Question

If the area of the blue square is 144 units2 and the area of the pink square is 1225 units2, then the length of the hypotenuse is:

Answer 1

Answer: 37 units

Explanation:

`Blue=144units^2` This also works as the height of the triangle.

`Pink=1225units^2` This also works as the base of the triangle.

Let's call pink ''a'', and blue ''b''. The side we're looking for ''c'' is the hypothenuse.

To find the values of a and b, use the area formula of a square and solve for a side.

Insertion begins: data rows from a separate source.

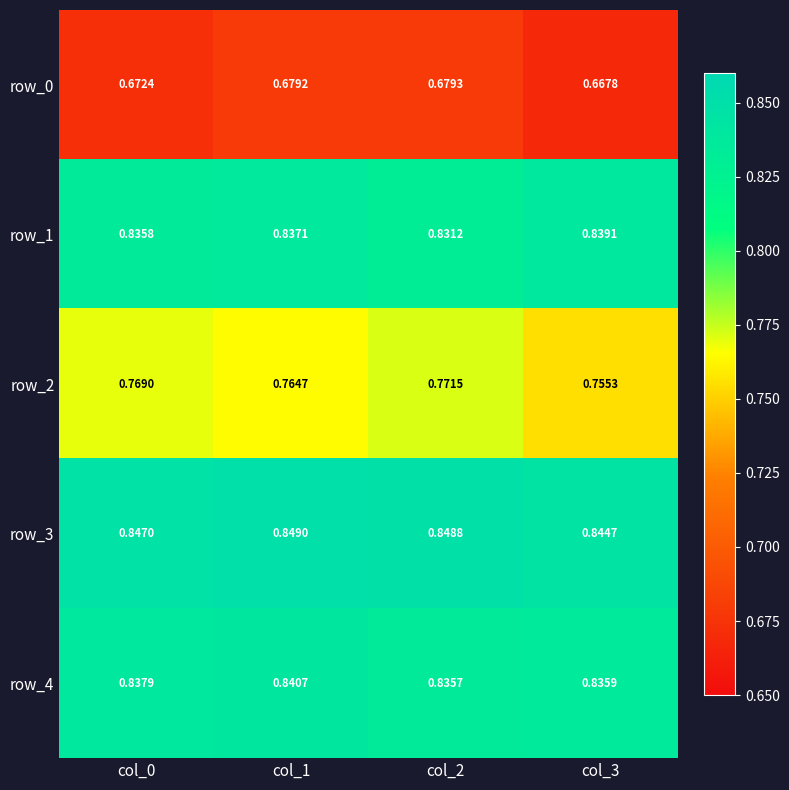

Reading right to left, extract all data points from this chart.

row_0: 0.7	0.7	0.7	0.7
row_1: 0.8	0.8	0.8	0.8
row_2: 0.8	0.8	0.8	0.8
row_3: 0.8	0.8	0.8	0.8
row_4: 0.8	0.8	0.8	0.8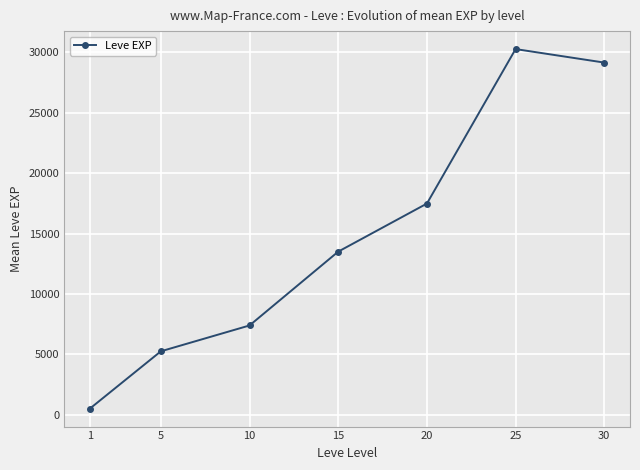

How many distinct data groups are displayed?

1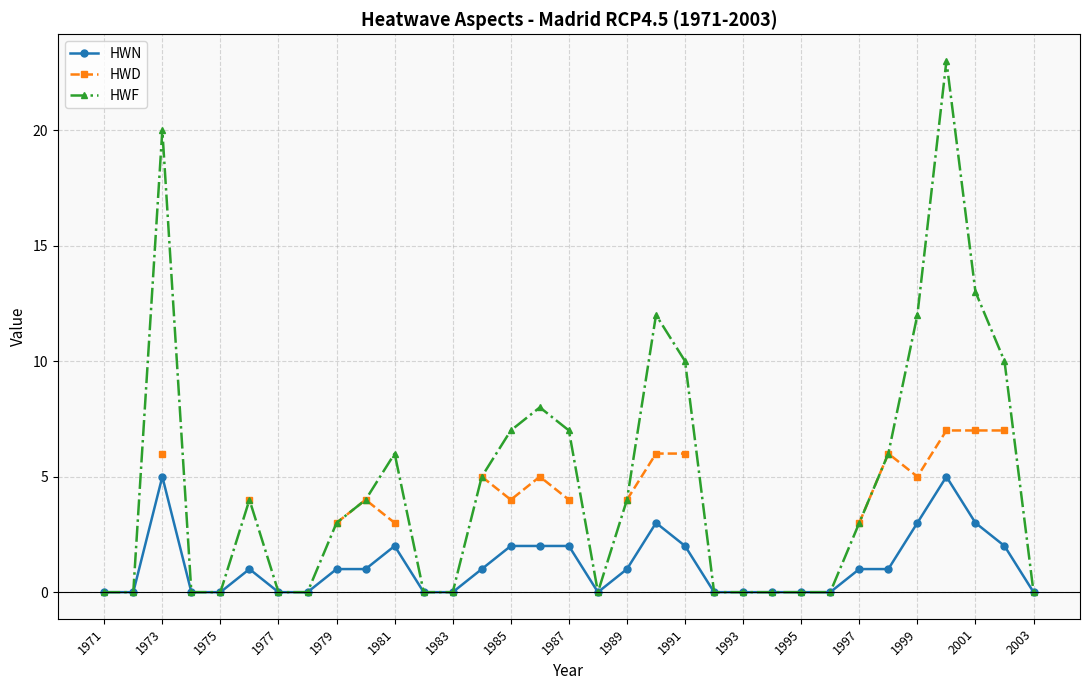

How many data points in HWD are less than 4?

3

In this case, since we're going to need the squared values, this step can be omitted.

`Formula: A=s^2`

`s=\sqrt[]{A}`

Let's work with Blue.

`s=\sqrt[]{144units^2} \\s=12units`

Now Pink.

`s=\sqrt[]{1225units^2}\\s=35units`

So we have a triangle with a base of 35 units and a height of 12 units.

Now let's use the pythagoream's theorem to solve.

`c^2=a^2+b^2\\c=\sqrt[]{a^2+b^2} \\c=\sqrt[]{(12units)^2+(35units)^2}\\c=\sqrt[]{144units^2+1225units^2}\\ c=\sqrt[]{1369units^2}\\ c=37units`